[Opening Source material section]

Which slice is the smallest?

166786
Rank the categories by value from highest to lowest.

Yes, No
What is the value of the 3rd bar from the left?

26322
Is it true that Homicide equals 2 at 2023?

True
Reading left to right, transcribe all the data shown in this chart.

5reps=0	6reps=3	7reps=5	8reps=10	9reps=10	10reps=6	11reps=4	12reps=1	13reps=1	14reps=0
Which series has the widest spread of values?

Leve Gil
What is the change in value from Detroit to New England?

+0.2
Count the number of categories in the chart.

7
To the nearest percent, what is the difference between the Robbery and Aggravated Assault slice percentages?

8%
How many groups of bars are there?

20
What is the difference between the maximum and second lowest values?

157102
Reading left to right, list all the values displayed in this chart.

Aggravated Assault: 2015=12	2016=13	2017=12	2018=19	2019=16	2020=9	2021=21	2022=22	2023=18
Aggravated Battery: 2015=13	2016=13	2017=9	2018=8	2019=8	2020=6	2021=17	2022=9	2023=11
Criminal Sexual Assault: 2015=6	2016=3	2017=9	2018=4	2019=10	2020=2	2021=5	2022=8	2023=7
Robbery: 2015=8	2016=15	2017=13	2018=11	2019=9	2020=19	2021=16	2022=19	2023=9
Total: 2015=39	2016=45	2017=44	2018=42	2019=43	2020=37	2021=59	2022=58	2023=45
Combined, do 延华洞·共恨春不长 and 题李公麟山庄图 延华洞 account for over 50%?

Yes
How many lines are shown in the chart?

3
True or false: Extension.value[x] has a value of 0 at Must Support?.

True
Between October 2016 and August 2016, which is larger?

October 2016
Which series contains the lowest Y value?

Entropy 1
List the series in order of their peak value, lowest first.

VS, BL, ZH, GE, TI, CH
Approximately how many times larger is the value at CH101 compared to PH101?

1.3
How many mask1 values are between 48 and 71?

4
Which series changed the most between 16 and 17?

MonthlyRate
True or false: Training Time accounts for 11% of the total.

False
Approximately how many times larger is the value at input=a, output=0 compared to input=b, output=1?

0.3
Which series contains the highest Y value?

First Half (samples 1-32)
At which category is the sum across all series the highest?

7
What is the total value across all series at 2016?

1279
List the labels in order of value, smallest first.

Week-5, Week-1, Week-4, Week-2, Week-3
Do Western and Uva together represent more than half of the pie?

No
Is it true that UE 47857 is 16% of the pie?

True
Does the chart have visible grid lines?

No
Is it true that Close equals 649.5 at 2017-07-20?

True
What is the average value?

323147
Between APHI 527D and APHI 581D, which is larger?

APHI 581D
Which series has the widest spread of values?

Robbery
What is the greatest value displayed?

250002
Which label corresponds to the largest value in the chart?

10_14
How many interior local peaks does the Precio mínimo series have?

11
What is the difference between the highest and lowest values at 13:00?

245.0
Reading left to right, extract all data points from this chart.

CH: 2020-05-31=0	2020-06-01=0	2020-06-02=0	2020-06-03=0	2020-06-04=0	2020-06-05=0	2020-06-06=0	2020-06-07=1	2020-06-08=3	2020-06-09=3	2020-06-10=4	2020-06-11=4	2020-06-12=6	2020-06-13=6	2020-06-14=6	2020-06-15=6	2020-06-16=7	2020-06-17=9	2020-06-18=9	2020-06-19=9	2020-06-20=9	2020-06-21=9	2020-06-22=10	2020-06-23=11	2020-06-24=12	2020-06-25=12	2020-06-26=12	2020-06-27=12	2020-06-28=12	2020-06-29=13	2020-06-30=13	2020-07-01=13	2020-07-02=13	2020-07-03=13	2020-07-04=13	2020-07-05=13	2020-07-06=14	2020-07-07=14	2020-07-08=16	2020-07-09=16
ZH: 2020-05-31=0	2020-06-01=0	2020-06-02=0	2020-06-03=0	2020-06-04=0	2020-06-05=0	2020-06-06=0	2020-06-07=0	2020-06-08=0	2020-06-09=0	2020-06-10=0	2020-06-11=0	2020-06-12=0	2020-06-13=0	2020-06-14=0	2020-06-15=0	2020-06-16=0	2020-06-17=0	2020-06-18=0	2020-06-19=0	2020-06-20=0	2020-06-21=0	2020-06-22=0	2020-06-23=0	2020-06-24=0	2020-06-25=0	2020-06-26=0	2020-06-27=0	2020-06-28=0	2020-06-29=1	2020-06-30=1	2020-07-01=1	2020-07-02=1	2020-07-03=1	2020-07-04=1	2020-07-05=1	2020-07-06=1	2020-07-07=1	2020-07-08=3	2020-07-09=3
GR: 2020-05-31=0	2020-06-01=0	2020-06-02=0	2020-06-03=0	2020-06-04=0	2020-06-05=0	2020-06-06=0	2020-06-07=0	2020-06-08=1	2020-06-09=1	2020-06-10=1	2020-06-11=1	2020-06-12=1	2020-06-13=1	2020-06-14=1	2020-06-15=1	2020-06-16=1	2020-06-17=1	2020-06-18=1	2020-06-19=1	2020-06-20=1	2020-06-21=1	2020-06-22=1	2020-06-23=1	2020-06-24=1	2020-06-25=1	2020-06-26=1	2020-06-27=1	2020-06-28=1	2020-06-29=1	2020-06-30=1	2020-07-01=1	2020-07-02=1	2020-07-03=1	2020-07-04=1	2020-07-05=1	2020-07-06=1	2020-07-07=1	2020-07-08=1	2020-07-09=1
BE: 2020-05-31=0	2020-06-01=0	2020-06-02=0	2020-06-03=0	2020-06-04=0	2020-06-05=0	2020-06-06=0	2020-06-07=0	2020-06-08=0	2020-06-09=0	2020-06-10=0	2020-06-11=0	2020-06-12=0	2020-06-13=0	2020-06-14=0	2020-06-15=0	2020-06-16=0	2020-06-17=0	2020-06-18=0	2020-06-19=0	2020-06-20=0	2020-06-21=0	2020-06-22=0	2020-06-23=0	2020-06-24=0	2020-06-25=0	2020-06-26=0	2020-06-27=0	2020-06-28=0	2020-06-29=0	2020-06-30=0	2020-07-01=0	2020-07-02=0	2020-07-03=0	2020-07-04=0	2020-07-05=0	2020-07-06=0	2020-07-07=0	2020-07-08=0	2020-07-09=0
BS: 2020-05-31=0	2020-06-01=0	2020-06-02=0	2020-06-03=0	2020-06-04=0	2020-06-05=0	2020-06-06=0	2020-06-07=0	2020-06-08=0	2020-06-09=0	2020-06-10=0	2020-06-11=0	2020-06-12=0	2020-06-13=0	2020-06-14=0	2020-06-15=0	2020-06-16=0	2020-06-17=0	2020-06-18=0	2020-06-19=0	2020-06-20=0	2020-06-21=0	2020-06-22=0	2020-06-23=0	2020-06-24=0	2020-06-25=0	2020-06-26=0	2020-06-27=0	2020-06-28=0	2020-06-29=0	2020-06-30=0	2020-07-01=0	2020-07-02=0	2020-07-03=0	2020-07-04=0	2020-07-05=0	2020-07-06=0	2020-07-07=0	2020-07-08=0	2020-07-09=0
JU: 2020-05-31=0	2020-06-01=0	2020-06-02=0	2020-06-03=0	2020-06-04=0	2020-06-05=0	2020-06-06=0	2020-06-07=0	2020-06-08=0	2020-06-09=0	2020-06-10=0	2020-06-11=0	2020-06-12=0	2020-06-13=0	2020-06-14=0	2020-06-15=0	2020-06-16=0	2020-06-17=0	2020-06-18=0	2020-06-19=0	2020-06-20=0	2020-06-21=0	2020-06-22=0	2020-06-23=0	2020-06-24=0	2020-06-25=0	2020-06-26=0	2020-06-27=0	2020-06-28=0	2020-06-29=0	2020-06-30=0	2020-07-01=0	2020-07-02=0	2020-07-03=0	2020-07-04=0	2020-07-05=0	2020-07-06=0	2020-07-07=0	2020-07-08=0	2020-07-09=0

[Closing Source material section]

Directions for this task:
Show every line of the records above that contains the word "difference".

Response to this task:
To the nearest percent, what is the difference between the Robbery and Aggravated Assault slice percentages?
What is the difference between the maximum and second lowest values?
What is the difference between the highest and lowest values at 13:00?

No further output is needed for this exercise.